We encounter choices all day every day. Some decisions are easy; others are hard. But we like choices (or at least the illusion of them). It makes us feel like we have control over our lives. Until something happens that leaves you choiceless. I’ve made lots of choices in my life; some good, others less than good. But there is a choice I never got to make: becoming a mom.
Look, I will be perfectly honest. I don’t really know much about motherhood. I’ve certainly witnessed a lot of it. It’s hard work; not for the squeamish. But it comes with big rewards. Being a parent means you are responsible for this human being and that child must become your priority.
On the other side of motherhood, I can tell you that’s how my mom made me feel. I knew I was the most important thing to her. But we all know not everyone has that experience.
My mother and most of the mothers I know made a choice. The choice was to be a mom. Some got there easier than others. But it was a driving want in their lives.
I’m not sure I ever had that. I never heard any ticking from my biological clock, and I’m more likely to be maternal toward animals. And I’m not alone. I have many friends who have made the choice to not have children.
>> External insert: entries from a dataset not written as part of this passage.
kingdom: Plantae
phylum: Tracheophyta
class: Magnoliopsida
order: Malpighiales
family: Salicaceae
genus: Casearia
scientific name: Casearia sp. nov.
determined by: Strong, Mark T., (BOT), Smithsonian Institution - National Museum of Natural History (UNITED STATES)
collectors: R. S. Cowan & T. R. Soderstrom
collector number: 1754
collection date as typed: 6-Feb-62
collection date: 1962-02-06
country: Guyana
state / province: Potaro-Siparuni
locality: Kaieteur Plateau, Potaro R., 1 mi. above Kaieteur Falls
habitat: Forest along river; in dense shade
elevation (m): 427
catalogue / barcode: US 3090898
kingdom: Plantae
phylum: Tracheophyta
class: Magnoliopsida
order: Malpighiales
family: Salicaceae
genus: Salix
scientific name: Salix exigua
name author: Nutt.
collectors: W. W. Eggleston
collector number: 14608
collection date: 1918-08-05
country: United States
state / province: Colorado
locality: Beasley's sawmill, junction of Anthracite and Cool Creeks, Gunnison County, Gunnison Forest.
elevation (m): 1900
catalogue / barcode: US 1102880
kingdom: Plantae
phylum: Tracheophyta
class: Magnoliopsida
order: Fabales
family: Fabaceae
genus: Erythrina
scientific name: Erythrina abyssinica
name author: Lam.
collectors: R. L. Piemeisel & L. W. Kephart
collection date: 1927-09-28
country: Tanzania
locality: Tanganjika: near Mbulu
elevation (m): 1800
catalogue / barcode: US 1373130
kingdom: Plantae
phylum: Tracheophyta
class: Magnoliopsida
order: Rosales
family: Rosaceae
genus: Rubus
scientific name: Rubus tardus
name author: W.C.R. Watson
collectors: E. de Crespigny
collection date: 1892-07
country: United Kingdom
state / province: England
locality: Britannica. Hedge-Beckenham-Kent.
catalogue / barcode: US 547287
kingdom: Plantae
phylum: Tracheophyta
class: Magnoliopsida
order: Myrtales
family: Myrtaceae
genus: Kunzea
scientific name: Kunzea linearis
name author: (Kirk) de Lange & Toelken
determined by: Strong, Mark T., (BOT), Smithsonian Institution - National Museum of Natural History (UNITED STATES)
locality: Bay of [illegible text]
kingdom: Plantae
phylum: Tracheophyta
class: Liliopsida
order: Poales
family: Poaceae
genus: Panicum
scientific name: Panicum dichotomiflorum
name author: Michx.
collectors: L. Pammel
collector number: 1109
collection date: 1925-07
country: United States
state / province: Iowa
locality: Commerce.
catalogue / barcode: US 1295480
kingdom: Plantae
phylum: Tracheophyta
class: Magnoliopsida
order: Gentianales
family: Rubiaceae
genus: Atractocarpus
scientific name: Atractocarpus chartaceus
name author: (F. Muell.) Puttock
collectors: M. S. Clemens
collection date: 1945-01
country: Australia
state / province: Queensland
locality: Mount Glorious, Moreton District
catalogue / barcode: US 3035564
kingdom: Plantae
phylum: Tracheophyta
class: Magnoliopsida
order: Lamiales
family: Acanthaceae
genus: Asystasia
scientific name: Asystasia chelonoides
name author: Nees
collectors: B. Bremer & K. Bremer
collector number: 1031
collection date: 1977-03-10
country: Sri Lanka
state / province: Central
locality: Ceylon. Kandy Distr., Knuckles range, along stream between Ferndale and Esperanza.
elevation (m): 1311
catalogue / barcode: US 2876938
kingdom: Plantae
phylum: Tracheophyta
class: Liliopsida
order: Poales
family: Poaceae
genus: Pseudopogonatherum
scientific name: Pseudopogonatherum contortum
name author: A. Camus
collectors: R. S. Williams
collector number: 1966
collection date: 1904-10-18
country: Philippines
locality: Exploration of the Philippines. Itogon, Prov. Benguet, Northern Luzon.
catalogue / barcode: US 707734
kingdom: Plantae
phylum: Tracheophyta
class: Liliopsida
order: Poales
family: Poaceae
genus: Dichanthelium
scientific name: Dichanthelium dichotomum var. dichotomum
Because we do get a choice now. This probably wasn’t the case 50 years ago. You got married and had babies. That was the story. There weren’t many alternatives unless you were wealthy. And if you could not have children then you were damaged and unfit.
My road to my choice started as a child. I preferred Barbies to baby dolls. Barbies dressed up and went to work. Babies did nothing. I was not impressed.
Babies were not on my mind during my teenage years, but by chance somehow I ended up as a nanny in college. I spent a lot of time helping raise other people’s kids. I enjoyed it. Most of the kids I worked with were good kids. I tried to be fun, but I’ll admit I was strict. Good manners were expected. During the summers, I took them to museums, parks, the pool and on adventures. This was probably the first time in my life that I thought I want to do this for real some day.
Not long after graduating from college, I became serious with the man I would eventually marry. We talked about kids. He was less enthusiastic than me, but we were really young. We had plenty of time to figure it out.
Of course that’s not the way life works; things happen. I had less choices and time. Because at 23 I was diagnosed with ovarian cancer. It was major. I lost an ovary, but the doctor said I was young. I’d be fine. It wouldn’t come back.
But it did. And I had another surgery. There was still a slim chance I could get pregnant. My oncologist was saying that he couldn’t guarantee me any more time. If I wanted a baby I had to make the choice now. I considered freezing my eggs. I even made an appointment.
I still felt unsure. And I knew that having a child would not fix me or my marriage. Even though I thought a lot about having a little girl sitting in front of me looking like me, my mom and grandmother, we never tried.
Then I became choiceless. Because shortly after turning 30, my cancer was back. And this time, the doctor had to take everything.
So there I was: 30 years old in menopause going through a divorce. The physical pain was bad, but no matter how old you are, knowing that you are barren changes you.
It informed my thoughts about myself and my choices. How could I date again? The scars were bad enough but what was underneath was worse: nothing.
So my choice was not to say I can’t have kids but to say I don’t want kids. It wasn’t a lie. That’s probably the decision I would have made. I just never got the chance to decide. That’s what kills me the most; having no choice. Don’t wish for something you can’t have kind of logic.
Infertility isn’t a first or second date subject. But then I began a relationship with a man who knew of my health because he was a friend. Even though he was over 10 years older than me, I began to think that maybe we’d get married and want to have a family. He didn’t have any children. I thought we could adopt. There were options. But that was a delusional fairytale. He and I were not meant to be. There was a lot of hurt probably none more than the day he said, “I want to have children with someone who can have children.”
To hear this from a man you love is soul crushing. I forgave him. But everything changed for me after that. I stopped believing in our happily ever after.
So I made a choice to be on my own. And why did I want a baby anyway? No sleep, stretch marks, baby brain. No thank you. I was free to make so many choices and do what I wanted.
Then I found real love. And I knew all the baggage I had about babies could be discarded. His kids were grown. He wasn’t interested in anymore. He knew my situation and had no qualms. He only cares about if I’m healthy.
I still occasionally think about what choice I would have made. I think I would have been a good mom. But motherhood isn’t for everyone. And it isn’t fair either. I’m at peace with knowing I’ll never be a mom. I’ve grieved it and accepted it. Sometimes I linger on it, wishing I could have the experiences my friends have as a mom or longing to have someone call me mommy. I’m not sure if that will ever go away, but I don’t live a life of regret. This was not the hand I was dealt. I’m meant to do other things. And my heart and empathy go out to every woman out there who has experienced any type of infertility.
Having your choices stripped away, regardless of the situation, is hard to move forward from. But I can’t be stuck in the past. I can’t change what happened. What I have the power to do is make great choices every day about how I live my life. And my choice is to share my story so that anyone who reads this might find some solace.